The present invention relates to a radiation image conversion panel that has a phosphor layer such as a stimulable phosphor layer formed by a vapor-phase deposition technique such as vacuum evaporation and achieves excellent sensitivity and sharpness, and a process suitable for producing the radiation image conversion panel.
Upon exposure to a radiation (e.g. X-rays, α-rays, β-rays, γ-rays, electron beams, and ultraviolet rays), certain types of phosphors known in the art accumulate part of the energy of the applied radiation and, in response to subsequent application of exciting light such as visible light, they emit photostimulated luminescence in an amount that is associated with the accumulated energy. Called “storage phosphors” or “stimulable phosphors”, those types of phosphors find use in medical and various other fields.
A known example of such use is a radiation image information recording and reproducing system that employs a radiation image conversion panel having a film (or layer) of the stimulable phosphor (which is hereinafter referred to as a “phosphor layer”). The radiation image conversion panel is hereinafter referred to simply as the “conversion panel” and is also called the stimulable phosphor panel (sheet). The system has already been commercialized by, for example, FUJIFILM Corporation under the trade name of FCR (Fuji Computed Radiography).
In that system, a subject such as a human body is irradiated with X-rays or the like to record radiation image information about the subject on the conversion panel (more specifically, the phosphor layer). After the radiation image information is thus recorded, the conversion panel is scanned two-dimensionally with exciting light to emit photostimulated luminescence which, in turn, is read photoelectrically to yield an image signal. Then, an image reproduced on the basis of the image signal is output as the radiation image of the subject, typically to a display device such as a CRT display or on a recording material such as a photosensitive material.
The conversion panel is typically prepared by the following method: Powder of a stimulable phosphor is dispersed in a solvent containing a binder and other necessary ingredients to make a coating solution, which is applied to a panel-shaped support (substrate) made of glass or a resin, with the applied coating being subsequently dried.
As described in the patent documents to be referred to below, also known are conversion panels which are prepared by forming a phosphor layer on a substrate through vapor-phase deposition techniques (vacuum film deposition techniques) such as vacuum evaporation and sputtering. The phosphor layer formed by such vapor-phase deposition has superior characteristics in that it is formed in vacuo and hence has low impurity levels and that being substantially free of any ingredients other than the stimulable phosphor as exemplified by a binder, the phosphor layer has not only small scatter in performance but also features very highly efficient luminescence.
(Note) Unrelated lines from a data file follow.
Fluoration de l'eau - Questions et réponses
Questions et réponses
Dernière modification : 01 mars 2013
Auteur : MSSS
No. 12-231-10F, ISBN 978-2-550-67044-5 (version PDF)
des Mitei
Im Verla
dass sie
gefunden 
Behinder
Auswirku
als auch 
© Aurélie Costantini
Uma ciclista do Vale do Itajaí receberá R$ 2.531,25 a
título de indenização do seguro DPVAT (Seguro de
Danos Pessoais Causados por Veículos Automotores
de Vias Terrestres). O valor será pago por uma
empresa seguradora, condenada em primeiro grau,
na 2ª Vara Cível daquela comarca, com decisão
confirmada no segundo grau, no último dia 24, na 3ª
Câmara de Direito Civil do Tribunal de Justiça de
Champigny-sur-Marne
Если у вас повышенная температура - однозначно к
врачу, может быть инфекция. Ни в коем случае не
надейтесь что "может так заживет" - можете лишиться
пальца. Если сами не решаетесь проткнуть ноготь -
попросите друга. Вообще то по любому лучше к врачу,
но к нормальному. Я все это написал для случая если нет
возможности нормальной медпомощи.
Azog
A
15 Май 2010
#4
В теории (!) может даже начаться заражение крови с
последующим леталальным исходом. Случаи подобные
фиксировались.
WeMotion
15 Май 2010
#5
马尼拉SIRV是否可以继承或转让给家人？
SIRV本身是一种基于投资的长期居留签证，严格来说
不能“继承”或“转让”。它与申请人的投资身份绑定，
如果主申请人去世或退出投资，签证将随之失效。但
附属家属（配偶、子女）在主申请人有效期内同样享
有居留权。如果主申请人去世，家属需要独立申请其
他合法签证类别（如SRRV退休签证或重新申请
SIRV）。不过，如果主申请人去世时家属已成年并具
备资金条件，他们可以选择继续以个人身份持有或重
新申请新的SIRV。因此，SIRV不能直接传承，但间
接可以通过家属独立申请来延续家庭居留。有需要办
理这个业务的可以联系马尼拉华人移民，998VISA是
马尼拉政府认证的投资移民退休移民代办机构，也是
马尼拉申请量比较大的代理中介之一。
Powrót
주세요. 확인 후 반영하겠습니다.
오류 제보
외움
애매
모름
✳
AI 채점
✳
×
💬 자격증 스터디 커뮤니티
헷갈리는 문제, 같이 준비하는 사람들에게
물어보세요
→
A phosphor layer formed by vapor-phase deposition may often have a columnar crystal structure formed of columnar phosphor crystals. Various studies and propositions have been made to improve the characteristics of a conversion panel having a phosphor layer formed by vapor-phase deposition.
To be more specific, JP 2003-302498 A refers to manufacture of a conversion panel having a phosphor layer of columnar crystals formed by vapor-phase deposition and discloses that proper control of the temperature of a substrate during the formation of the phosphor layer enables the phosphor layer formed to have a suitable column diameter and to be substantially uniform, whereby the thus obtained conversion panel can be of high image quality.
JP 2004-233067 A discloses a similar conversion panel that has 50 to 4,000 columnar crystals per 100 μm2 of phosphor layer surface to achieve excellent photostimulated luminescence characteristics (luminescence intensity) and high sharpness.
JP 2005-98716 A discloses a similar conversion panel that has a variation coefficient in columnar crystals of up to 50% and preferably up to 40% to achieve high sensitivity and less unevenness in the luminance of the photostimulated luminescence. EP 1359204 A also discloses a similar conversion panel having a variation coefficient in columnar crystals of 0.05 to 0.3.
JP 2004-3955 A discloses a similar conversion panel which has a substrate whose surface is made uneven by a large number of protruding portions and in which columnar crystals are grown only from the protruding portions to be optically isolated from each other, thus achieving high sharpness.